Limitations of this study: first limitation was the detection of large number of HCV untypable genotypes. The detected HCV untypable samples had sufficient viral titers and required to sequence these samples for identification of exact genotype, but we were unable to sequence these untypable samples because the lack of sequencing facilities in our institution another limitation of our study is the risk factor data is self-reported by patients.

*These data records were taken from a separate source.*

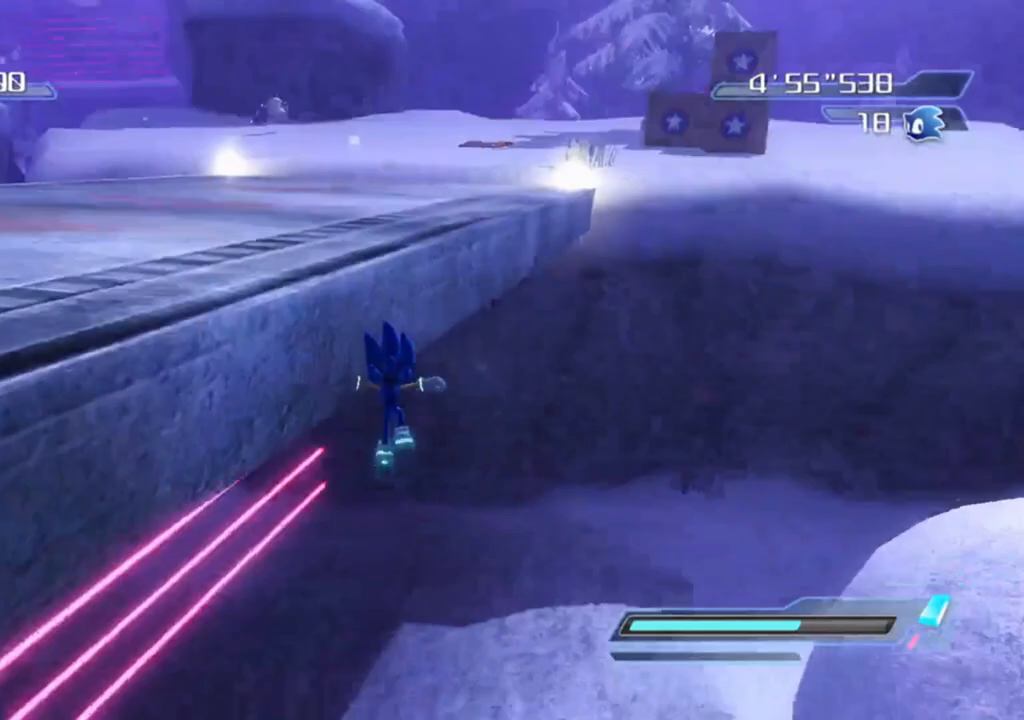
{"buttons": [], "left_stick": "up", "right_stick": "center", "events": [[133, "left_stick", "up-right"], [483, "left_stick", "up"]]}
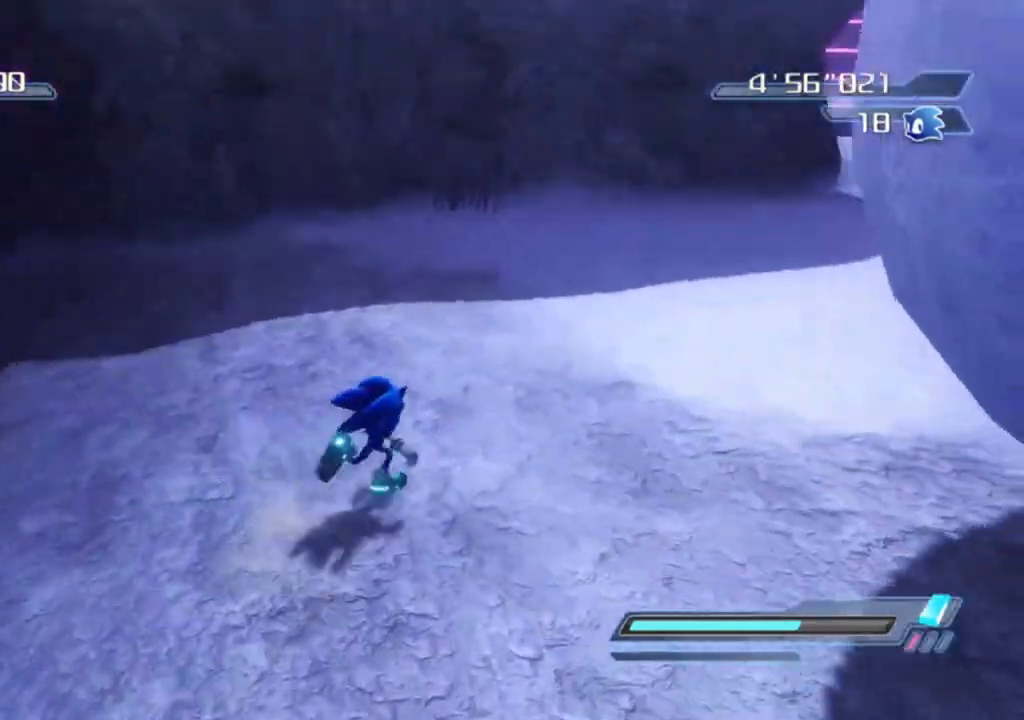
{"buttons": ["A", "X"], "left_stick": "up", "right_stick": "center", "events": [[233, "A", "down"], [233, "X", "down"]]}
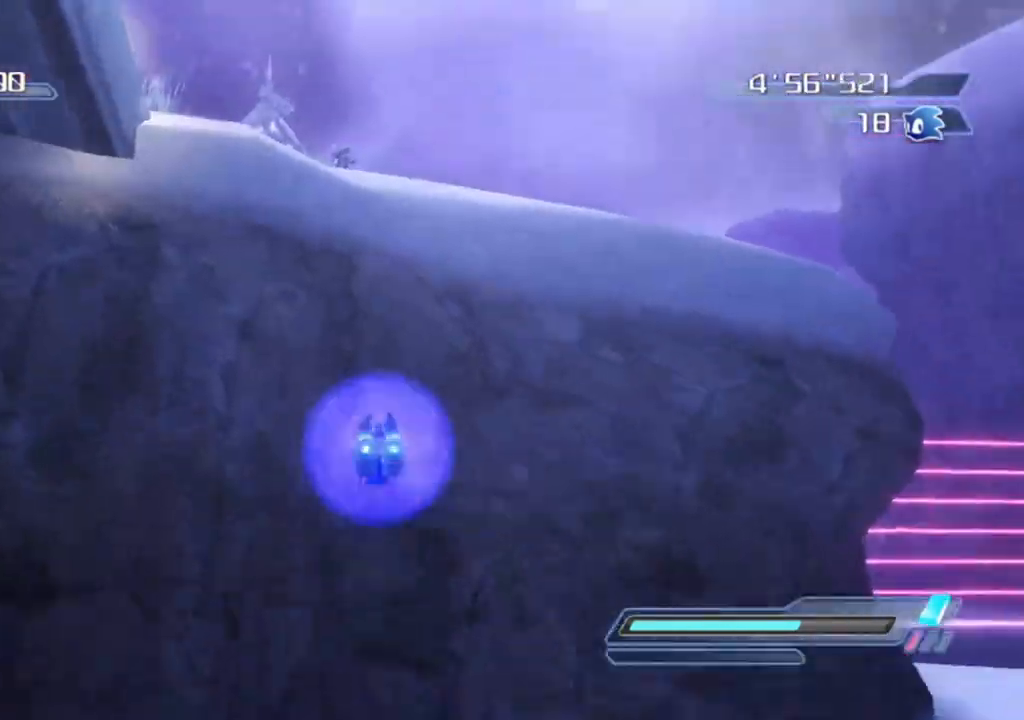
{"buttons": [], "left_stick": "up-left", "right_stick": "center", "events": [[217, "left_stick", "up-left"], [367, "A", "up"], [400, "X", "up"]]}
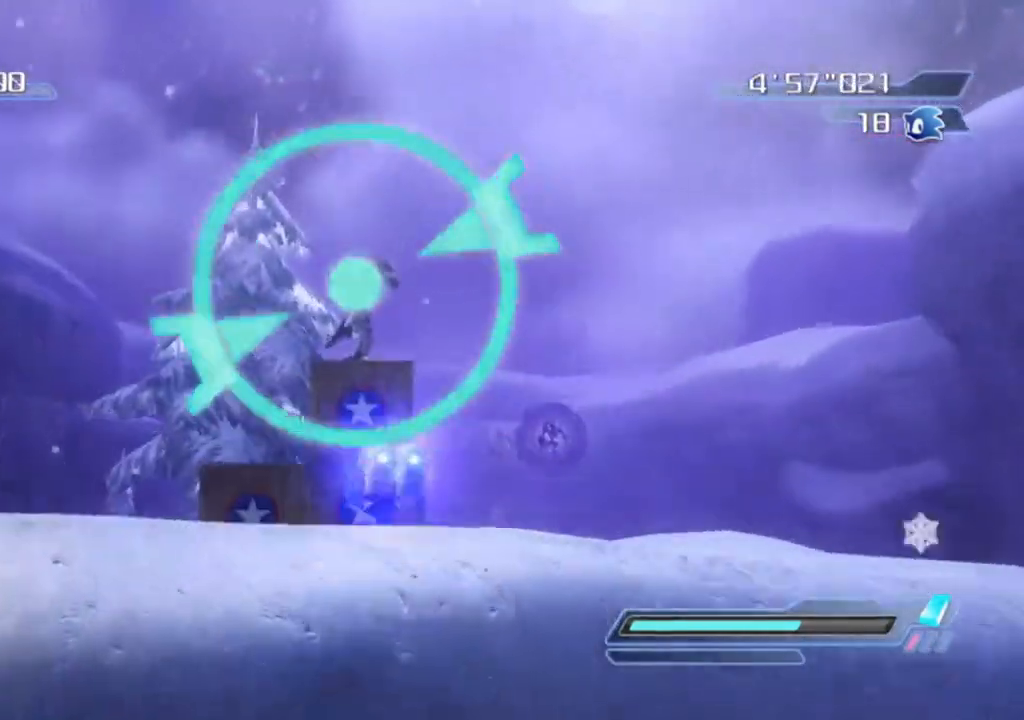
{"buttons": [], "left_stick": "up-left", "right_stick": "right", "events": [[50, "right_stick", "right"]]}
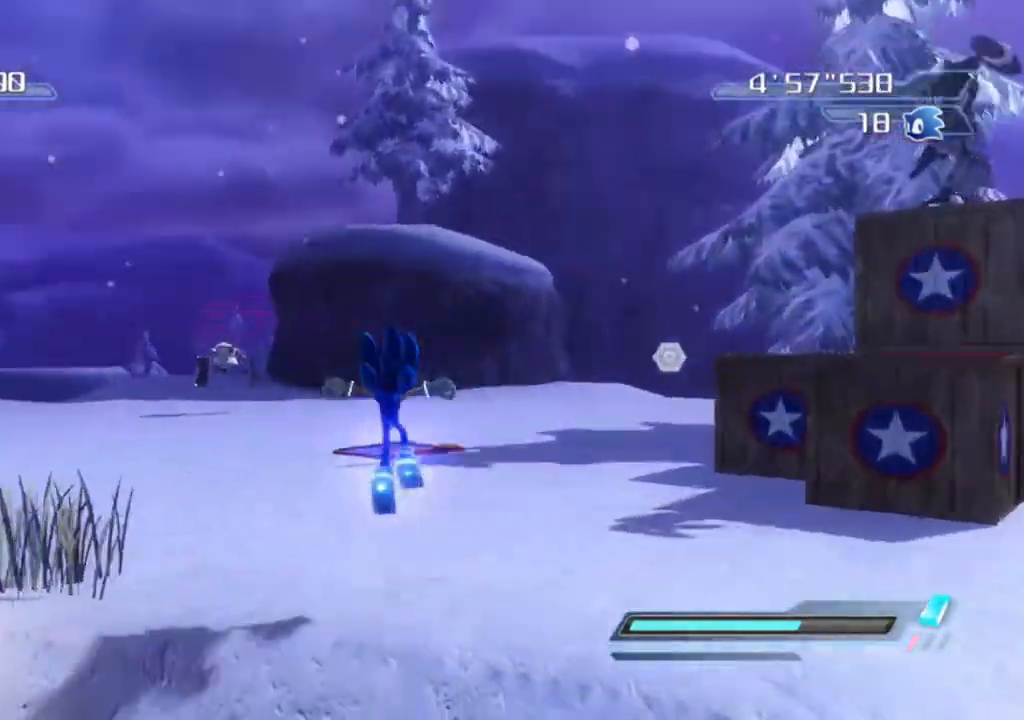
{"buttons": [], "left_stick": "up-left", "right_stick": "right", "events": []}
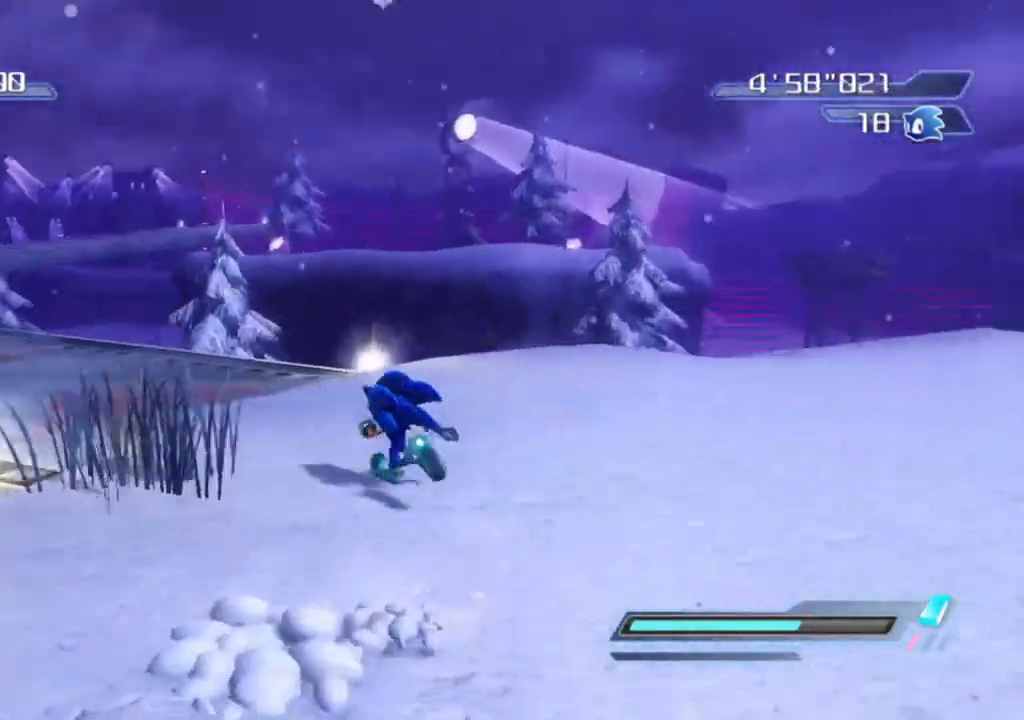
{"buttons": ["A", "R2"], "left_stick": "up-left", "right_stick": "center", "events": [[83, "right_stick", "center"], [133, "A", "down"], [433, "R2", "down"]]}
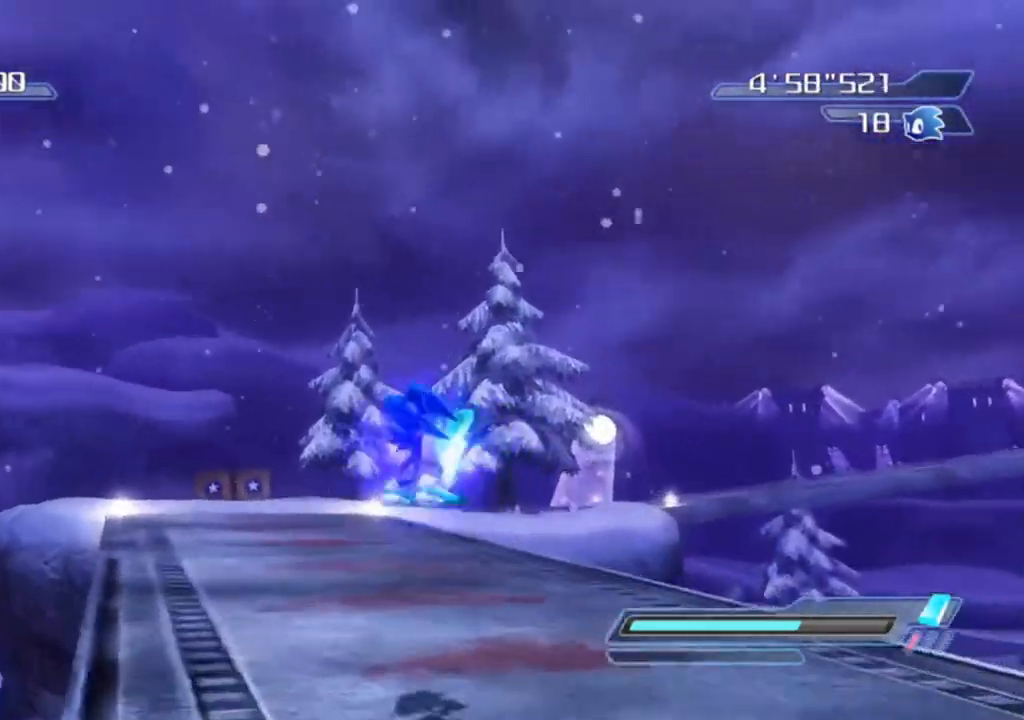
{"buttons": [], "left_stick": "up", "right_stick": "center", "events": [[117, "left_stick", "up"], [150, "A", "up"], [183, "R2", "up"]]}
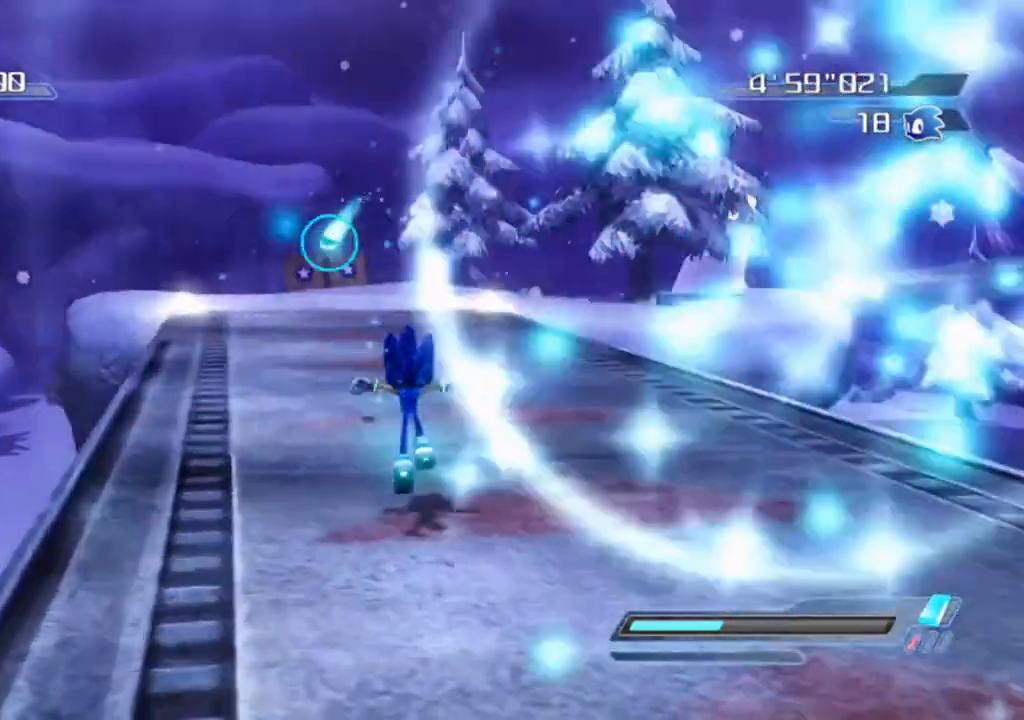
{"buttons": [], "left_stick": "up", "right_stick": "center", "events": []}
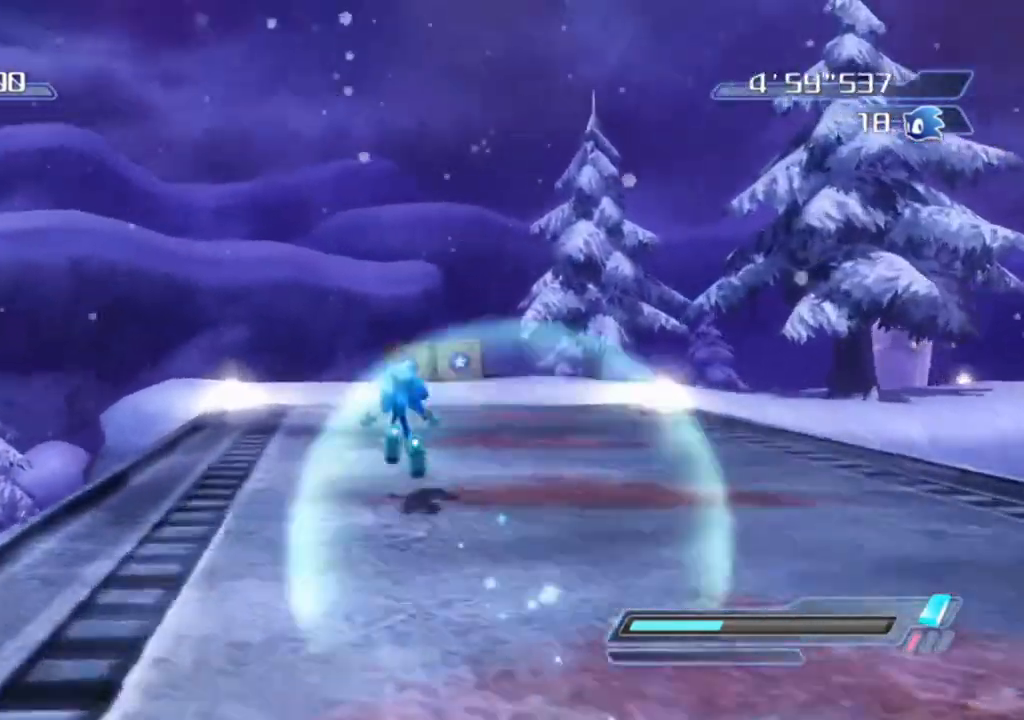
{"buttons": [], "left_stick": "up-right", "right_stick": "center", "events": [[167, "left_stick", "center"], [300, "right_stick", "left"], [350, "left_stick", "up"], [417, "left_stick", "up-right"], [500, "right_stick", "center"]]}
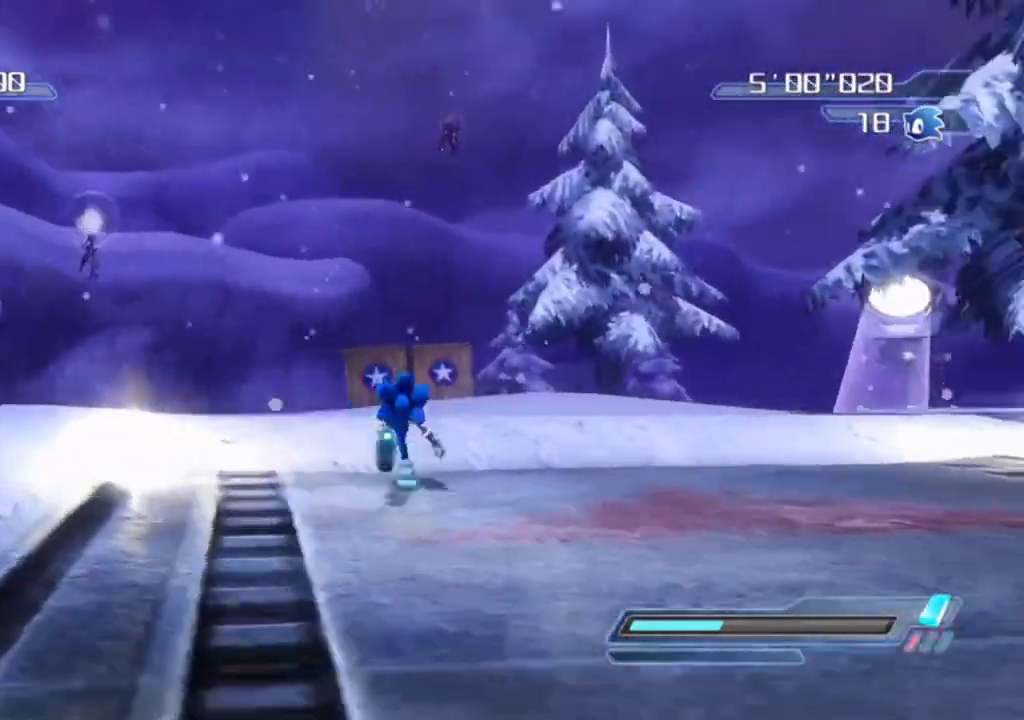
{"buttons": [], "left_stick": "up-right", "right_stick": "center", "events": [[67, "A", "down"], [300, "A", "up"], [333, "R2", "down"], [500, "R2", "up"]]}
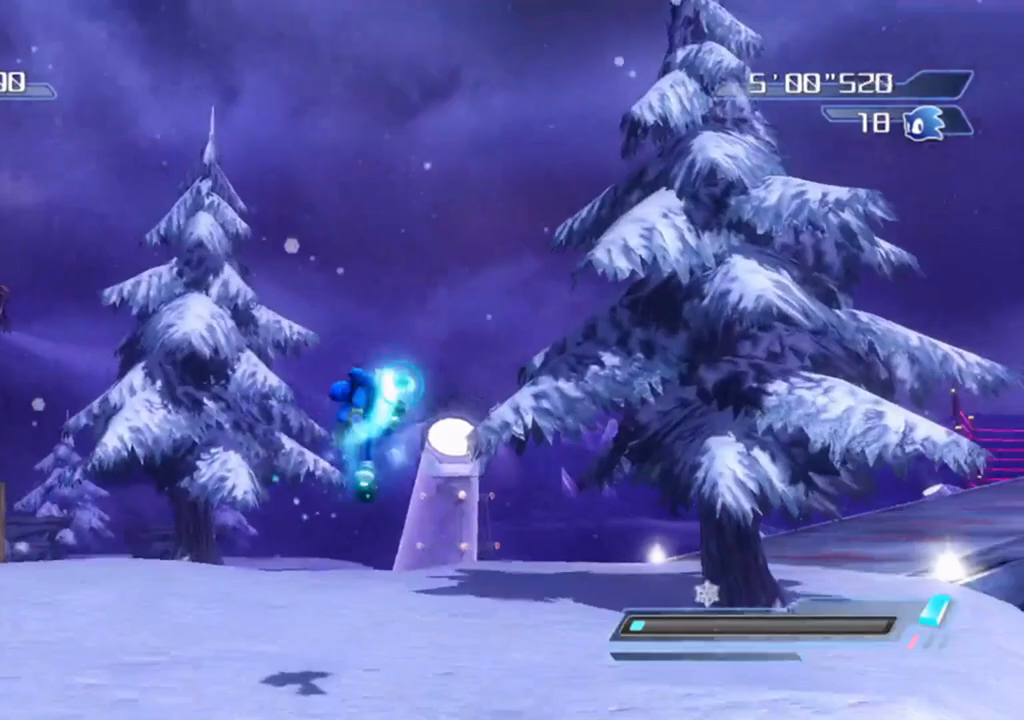
{"buttons": [], "left_stick": "center", "right_stick": "center", "events": [[200, "left_stick", "up"], [383, "left_stick", "center"]]}
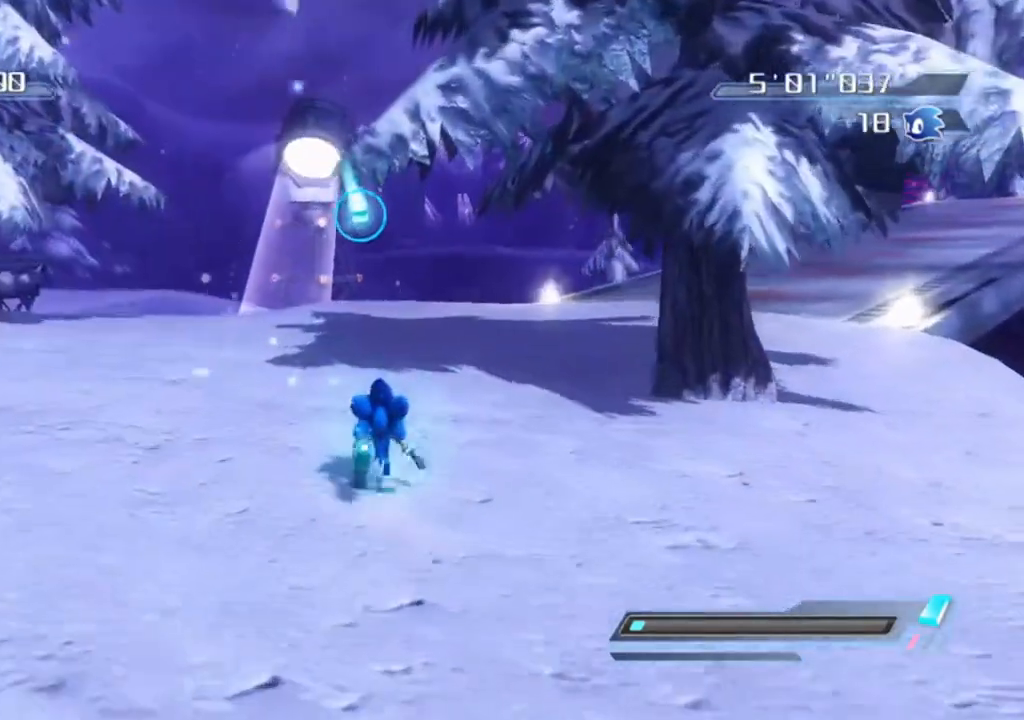
{"buttons": [], "left_stick": "center", "right_stick": "center", "events": []}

It is concluded from the current study that 3a is the most common genotype. The common transmission route is the reuses of needles/syringes and unsafe injections. Further, the statistical dependence of risk factor on the distribution of genotype is observed. However, in contrast, no statistical dependence on covariates, age, gender and district, is identified. Local variation in the circulation of genotypes was not seen in the current study, all the genotypes/subtypes were present with similar pattern in different district/areas of Malakand. A strong campaign should be needed to inform the health care professionals and dispensers of the rural areas to avoid the reuses of needles /syringes and unsafe injections to control further spreading of HCV.